Terrelonge insists that “no one is advocating abortion on demand,” although the CAPRI report does precisely that: calling for “a law permitting medical termination of pregnancy upon request.”  Furthermore, Terrelonge “lauds” Minister Juliet Cuthbert-Flynn, who introduced the 2018 pro-abortion motion in Jamaica’s parliament.  Carole Bridge of Jamaica Coalition for a Healthy Society pointed out in an open letter to Cuthbert-Flynn:

The motion which you brought to Parliament does not restrict abortion on demand to 22 weeks only, but can be used to support performing abortions at any stage of pregnancy. This is exactly what can happen now in New York, where full-term babies can be aborted up to the time of delivery because of a similar wording in their legislation.
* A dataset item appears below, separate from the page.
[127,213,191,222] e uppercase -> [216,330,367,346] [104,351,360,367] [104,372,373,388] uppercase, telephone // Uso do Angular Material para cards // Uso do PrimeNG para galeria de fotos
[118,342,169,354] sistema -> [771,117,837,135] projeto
Because of the high level of public disapproval of abortion “on demand” among Jamaican citizens, pro-abortion politicians are quick to distance themselves from that language.  Nevertheless, as the CAPRI report makes clear, nothing short of that will satisfy abortion advocates, including those in donor countries or international institutions.

The way forward

Pro-life advocates in Jamaica and the greater Caribbean region are taking action to refute the CAPRI report and inform the public about the harms of abortion, including by using webinars and editorials.  The abortion lobby, which is well-funded, is seeking to bypass the ultimate issue of the value of human life—including of those not yet born—by pessimistically framing some lives as not worthy of being lived.  For all their public advocacy in favor of liberalizing Jamaica’s abortion laws, they argue that those who would ultimately vote on such a motion should be able to do so in secrecy, unaccountable to their constituents.  While the arguments in the CAPRI report can—and should—be rebutted based on the facts, the most important argument in the debate is the one the CAPRI report entirely sidesteps: depriving innocent human beings of life, for any reason, is morally wrong and a violation of the most fundamental human right.